WHAT TO DO. Extend the text on ecocriticism and Daruwalla's nature poetry, picking up after its final sentence.

TEXT SHOWN.
※

Abstract: The threat brought by Globalisation and Urbanisation on the ecosystem however is not a recent phenomenon, but its impact on the ecosystem is beyond any human control in the contemporary picture. The abuse of Nature and the environment is becoming a matter of great concern for not only the Environmentalists but also students of humanities and social sciences. In Indian English Poetry, the poetry of Keki. N. Daruwalla reflects his deep concern for the growing threat on the ecosystem. His poetry not only celebrates the rich diversity in nature but also highlights the making of myth, culture and literature in association with nature, man and the entire ecosystem. Daruwalla's primary concern in many of his nature poems is to draw our attention to the slowly disappearing myth and folk along with destruction of nature by human interference, posing a threat to human habitation and life in general. Celebrating the rich ecological diversity, Daruwalla mourns over the engulfing damage that sets the paradigm for ecological discourse. The paper aims at a critical understanding of a few selected poems of Keki. N. Daruwalla from ecocritical perspectives.

 

Keywords: Nature, Abuse, Eco-Criticism, Keki. N. Daruwalla, Indian Poetry

 

         Ecocriticism broadly refers to the study of the relationship between literature and the physical environment. The word 'ecocriticism' is sourced out from an essay "Literature and Ecology: An Experiment in Ecocriticism" by William Rueckert, published in 1978.However, the most widely acknowledged founder of U.S Ecocriticism is Cheryll Glotfelty. In her collections of essays titled "The Ecocriticism Reader" (1996), Glotfelty defines ecocriticism as an "earth centred approach to literary studies" (Glotfelty 18). Ecocriticism in the US takes its literary bearings from the nineteenth century transcendentalists. While in the UK, Ecocriticism/ Green Studies was influenced by the British Romanticism and emerged through major critics such as Jonathan Bate, Raymond Williams and Lawrence Buell.

※

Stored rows
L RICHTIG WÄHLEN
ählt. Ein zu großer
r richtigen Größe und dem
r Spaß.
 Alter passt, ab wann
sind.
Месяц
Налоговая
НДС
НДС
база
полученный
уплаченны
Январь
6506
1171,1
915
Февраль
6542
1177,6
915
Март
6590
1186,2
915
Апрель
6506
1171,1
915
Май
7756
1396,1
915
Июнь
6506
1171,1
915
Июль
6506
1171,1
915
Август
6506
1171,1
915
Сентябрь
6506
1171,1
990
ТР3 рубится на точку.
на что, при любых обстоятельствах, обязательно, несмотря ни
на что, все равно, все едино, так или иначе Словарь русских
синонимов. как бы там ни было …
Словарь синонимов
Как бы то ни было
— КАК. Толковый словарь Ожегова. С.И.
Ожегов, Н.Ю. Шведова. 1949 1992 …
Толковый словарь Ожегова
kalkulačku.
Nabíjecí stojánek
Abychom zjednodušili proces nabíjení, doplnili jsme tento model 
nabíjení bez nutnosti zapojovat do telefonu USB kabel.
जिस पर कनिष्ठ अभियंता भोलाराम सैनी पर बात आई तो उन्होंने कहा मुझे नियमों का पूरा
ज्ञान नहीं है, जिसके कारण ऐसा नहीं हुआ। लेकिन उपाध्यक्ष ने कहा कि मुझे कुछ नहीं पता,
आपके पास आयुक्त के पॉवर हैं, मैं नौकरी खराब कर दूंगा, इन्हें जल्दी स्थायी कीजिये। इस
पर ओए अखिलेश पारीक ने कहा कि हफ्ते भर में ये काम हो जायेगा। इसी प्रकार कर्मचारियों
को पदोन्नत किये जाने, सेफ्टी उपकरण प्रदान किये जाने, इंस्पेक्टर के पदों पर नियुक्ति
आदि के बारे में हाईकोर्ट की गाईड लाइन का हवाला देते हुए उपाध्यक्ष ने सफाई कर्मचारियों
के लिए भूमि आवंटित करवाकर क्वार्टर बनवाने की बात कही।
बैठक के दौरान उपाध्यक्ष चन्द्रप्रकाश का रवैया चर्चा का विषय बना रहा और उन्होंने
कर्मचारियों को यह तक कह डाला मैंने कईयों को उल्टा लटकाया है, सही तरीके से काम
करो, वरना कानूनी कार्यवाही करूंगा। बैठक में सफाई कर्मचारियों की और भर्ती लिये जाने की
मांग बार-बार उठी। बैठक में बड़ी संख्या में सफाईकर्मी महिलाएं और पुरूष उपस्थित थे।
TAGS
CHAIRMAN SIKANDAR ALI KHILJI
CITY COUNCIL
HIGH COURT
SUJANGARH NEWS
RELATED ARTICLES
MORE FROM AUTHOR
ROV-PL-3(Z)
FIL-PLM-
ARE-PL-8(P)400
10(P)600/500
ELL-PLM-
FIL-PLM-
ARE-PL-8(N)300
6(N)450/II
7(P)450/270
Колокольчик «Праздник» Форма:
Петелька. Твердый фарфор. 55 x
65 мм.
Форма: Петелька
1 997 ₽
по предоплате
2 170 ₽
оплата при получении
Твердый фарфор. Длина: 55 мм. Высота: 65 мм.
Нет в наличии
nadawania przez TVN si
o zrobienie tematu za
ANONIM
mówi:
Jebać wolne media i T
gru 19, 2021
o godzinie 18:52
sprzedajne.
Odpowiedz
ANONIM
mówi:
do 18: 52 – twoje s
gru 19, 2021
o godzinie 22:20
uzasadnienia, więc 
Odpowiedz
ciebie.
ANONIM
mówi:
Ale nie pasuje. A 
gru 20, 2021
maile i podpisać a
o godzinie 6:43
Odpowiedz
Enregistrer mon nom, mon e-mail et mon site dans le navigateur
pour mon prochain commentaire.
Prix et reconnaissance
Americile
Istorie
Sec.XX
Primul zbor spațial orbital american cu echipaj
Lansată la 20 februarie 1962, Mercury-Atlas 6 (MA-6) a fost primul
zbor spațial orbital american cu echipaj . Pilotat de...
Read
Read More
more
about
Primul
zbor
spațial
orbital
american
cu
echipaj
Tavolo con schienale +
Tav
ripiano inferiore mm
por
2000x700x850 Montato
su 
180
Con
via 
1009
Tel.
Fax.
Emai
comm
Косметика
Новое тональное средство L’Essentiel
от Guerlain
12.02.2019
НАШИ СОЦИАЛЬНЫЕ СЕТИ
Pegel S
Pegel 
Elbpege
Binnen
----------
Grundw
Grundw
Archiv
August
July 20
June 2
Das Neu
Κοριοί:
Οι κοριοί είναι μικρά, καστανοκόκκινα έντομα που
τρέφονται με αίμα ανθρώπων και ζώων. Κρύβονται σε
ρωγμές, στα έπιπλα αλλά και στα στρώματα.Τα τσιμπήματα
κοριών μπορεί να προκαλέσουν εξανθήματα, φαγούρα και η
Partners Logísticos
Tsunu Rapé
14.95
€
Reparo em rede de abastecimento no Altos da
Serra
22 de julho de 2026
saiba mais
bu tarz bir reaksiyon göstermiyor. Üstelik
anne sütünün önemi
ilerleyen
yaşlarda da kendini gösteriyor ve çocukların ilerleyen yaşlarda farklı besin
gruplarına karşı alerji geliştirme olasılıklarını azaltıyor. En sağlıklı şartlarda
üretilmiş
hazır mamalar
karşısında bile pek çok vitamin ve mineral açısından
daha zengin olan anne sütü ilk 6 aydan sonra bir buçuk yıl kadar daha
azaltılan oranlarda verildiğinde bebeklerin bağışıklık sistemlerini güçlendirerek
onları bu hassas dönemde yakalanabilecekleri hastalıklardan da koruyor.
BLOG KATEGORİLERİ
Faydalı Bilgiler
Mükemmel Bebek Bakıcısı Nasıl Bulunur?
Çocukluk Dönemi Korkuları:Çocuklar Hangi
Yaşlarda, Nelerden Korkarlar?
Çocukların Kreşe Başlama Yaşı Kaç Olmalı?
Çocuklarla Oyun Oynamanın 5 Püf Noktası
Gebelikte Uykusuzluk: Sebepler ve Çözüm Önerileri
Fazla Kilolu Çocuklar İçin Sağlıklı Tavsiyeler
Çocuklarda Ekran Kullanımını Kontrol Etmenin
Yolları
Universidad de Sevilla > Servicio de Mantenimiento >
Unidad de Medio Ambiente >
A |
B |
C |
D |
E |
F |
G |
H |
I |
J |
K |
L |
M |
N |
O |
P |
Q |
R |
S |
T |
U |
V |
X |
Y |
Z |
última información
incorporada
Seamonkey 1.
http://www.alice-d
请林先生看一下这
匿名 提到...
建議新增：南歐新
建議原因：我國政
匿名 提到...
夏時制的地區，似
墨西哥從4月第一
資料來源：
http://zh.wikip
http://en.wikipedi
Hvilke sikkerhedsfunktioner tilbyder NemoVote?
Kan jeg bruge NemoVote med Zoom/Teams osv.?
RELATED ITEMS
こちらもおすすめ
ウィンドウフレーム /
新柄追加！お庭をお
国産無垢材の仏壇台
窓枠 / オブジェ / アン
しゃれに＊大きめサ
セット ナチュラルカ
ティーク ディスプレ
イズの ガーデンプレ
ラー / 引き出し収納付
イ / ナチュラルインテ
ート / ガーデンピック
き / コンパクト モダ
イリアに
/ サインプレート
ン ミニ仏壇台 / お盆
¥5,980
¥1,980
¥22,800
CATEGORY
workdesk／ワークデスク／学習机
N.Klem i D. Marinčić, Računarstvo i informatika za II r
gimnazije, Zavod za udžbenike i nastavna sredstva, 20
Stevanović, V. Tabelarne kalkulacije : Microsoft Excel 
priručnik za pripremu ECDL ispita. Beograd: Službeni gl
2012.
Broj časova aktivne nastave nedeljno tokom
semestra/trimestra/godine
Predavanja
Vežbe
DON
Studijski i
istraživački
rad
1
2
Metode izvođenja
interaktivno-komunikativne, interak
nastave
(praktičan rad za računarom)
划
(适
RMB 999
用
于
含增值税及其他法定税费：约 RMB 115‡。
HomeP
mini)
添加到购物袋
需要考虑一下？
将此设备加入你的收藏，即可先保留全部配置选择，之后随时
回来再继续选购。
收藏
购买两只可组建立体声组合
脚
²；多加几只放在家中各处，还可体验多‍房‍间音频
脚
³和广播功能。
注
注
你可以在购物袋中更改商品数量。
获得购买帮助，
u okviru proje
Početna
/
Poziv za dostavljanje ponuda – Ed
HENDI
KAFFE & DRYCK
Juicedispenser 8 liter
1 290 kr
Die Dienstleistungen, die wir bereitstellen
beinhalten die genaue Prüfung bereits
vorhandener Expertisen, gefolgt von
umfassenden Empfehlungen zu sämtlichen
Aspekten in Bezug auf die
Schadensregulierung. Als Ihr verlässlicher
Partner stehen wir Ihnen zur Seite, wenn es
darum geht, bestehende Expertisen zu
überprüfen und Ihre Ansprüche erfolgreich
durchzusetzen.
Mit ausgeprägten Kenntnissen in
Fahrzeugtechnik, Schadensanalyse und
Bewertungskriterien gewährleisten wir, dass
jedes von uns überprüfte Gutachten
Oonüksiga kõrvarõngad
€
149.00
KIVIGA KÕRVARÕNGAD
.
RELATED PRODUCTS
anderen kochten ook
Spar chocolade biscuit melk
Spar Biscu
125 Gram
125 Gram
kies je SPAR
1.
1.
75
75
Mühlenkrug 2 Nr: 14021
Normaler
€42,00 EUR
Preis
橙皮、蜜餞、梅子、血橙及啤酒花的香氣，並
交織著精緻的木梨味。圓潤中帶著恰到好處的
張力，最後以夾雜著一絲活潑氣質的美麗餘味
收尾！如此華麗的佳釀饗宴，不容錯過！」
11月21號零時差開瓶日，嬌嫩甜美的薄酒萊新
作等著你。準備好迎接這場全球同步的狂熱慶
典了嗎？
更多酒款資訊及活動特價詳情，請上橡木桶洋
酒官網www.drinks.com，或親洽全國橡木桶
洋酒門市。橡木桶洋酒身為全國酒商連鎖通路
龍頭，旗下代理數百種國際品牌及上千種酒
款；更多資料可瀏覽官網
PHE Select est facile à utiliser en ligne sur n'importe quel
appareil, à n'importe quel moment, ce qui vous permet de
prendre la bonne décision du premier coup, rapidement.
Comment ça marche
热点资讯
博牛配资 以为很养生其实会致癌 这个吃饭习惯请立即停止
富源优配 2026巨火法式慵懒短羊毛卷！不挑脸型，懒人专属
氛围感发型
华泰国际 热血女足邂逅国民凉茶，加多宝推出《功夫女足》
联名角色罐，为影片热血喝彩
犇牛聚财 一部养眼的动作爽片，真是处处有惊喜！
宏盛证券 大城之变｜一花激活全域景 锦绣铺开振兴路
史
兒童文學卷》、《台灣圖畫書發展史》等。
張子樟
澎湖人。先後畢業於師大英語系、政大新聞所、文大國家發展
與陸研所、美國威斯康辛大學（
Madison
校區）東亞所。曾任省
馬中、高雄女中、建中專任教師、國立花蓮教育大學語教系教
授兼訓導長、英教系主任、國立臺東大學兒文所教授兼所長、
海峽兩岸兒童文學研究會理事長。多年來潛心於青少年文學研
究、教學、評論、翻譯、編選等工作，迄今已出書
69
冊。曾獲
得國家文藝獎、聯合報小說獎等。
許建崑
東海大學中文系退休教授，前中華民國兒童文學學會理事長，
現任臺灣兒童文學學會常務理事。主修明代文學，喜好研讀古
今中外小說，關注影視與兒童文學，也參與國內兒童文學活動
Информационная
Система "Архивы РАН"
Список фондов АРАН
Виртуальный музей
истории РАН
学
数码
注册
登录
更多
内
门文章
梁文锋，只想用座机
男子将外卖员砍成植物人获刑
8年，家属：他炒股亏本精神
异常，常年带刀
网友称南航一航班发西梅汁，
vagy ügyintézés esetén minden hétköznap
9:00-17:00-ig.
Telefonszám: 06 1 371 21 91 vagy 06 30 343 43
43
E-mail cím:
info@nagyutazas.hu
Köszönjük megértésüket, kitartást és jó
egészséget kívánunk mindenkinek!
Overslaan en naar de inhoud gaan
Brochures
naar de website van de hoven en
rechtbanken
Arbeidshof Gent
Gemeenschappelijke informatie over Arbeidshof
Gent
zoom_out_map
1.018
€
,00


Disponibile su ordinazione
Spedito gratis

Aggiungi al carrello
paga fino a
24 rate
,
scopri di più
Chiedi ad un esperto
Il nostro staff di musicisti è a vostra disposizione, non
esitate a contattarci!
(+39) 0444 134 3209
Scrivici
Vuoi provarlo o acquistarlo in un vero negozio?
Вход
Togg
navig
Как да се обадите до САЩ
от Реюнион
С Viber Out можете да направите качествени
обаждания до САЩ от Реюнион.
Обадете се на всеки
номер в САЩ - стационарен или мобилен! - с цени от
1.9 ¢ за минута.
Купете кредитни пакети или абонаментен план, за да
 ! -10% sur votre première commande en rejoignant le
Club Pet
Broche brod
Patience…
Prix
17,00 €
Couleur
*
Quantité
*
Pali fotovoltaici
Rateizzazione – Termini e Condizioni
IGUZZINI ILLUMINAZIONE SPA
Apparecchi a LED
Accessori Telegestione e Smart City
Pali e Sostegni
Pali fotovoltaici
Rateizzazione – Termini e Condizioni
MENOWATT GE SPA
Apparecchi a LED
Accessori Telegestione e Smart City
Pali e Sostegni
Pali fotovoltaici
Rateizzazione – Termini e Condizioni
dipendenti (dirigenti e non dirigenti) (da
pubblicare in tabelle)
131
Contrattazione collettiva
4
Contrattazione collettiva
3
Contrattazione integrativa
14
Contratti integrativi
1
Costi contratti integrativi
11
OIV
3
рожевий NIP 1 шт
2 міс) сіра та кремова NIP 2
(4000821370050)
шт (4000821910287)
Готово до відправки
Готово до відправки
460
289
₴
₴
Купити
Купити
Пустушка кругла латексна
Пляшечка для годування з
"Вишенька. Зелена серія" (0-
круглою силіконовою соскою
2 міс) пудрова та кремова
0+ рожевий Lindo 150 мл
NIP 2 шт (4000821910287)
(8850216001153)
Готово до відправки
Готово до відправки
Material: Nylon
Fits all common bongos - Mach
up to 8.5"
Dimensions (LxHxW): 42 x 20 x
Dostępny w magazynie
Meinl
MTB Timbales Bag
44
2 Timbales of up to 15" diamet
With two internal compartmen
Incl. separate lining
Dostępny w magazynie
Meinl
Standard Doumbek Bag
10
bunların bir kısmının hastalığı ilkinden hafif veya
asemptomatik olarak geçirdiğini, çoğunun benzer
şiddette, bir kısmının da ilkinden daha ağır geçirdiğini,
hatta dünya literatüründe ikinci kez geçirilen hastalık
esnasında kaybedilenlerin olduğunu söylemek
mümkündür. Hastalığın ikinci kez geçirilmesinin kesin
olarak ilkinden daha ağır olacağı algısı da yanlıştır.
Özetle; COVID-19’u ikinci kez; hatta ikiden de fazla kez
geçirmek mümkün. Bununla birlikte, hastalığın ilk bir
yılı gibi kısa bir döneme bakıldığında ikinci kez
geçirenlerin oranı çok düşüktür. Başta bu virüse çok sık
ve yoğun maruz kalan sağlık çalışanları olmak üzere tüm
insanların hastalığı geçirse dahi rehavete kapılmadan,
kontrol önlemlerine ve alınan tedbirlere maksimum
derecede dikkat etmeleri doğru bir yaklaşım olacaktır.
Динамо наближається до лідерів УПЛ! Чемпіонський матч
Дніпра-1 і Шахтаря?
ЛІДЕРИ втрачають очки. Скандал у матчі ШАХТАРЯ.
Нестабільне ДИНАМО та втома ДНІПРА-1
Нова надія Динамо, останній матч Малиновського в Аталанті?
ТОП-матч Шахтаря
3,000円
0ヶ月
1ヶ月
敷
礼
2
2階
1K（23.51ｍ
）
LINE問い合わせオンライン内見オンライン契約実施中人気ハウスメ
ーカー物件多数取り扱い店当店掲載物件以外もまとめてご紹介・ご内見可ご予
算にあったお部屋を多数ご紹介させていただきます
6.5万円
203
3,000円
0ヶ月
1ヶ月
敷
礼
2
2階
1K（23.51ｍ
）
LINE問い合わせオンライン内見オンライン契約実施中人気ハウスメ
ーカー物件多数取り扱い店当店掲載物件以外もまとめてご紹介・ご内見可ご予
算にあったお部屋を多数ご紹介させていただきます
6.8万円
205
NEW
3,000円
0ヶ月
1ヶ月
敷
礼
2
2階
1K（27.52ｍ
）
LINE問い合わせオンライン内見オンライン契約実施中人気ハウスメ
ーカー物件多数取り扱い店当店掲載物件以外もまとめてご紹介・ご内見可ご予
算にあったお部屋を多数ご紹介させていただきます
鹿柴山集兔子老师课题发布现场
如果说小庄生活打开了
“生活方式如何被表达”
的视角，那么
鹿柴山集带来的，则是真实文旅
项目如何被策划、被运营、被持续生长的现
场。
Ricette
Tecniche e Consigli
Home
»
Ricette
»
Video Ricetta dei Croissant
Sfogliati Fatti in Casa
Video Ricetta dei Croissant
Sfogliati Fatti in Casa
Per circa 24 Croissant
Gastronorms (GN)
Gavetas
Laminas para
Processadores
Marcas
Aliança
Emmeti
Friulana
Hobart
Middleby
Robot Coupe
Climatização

※

ANSWER SPACE.
 

         Ecocriticism in the Global South takes a different turn from the dominant western prospective of understanding nature. Environmental historian Ramachandra Guha greatly influenced the field of South Asian postcolonial Ecocriticism; he quite rightly pointed out that deep ecology's central tenet of distinguishing between anthropocentrism and biocentrism is of little use to most of the world's population. Guha insisted that wilderness preservation cannot be pursued without considering social "equity and the integration of ecological concerns with livelihood and work" (Guha Citation 1989, 71). Global South eco-criticism is the effort to examine the postcolonial narratives that questions the environmental challenges faced by the people of the South Asian countries. It refers to the areas of research that explores the history of colonialism and its impact on environmentand nature in terms of exploitation of natural resources and abuse of nature, fostering a great environmental crisis in the postcolonial nations.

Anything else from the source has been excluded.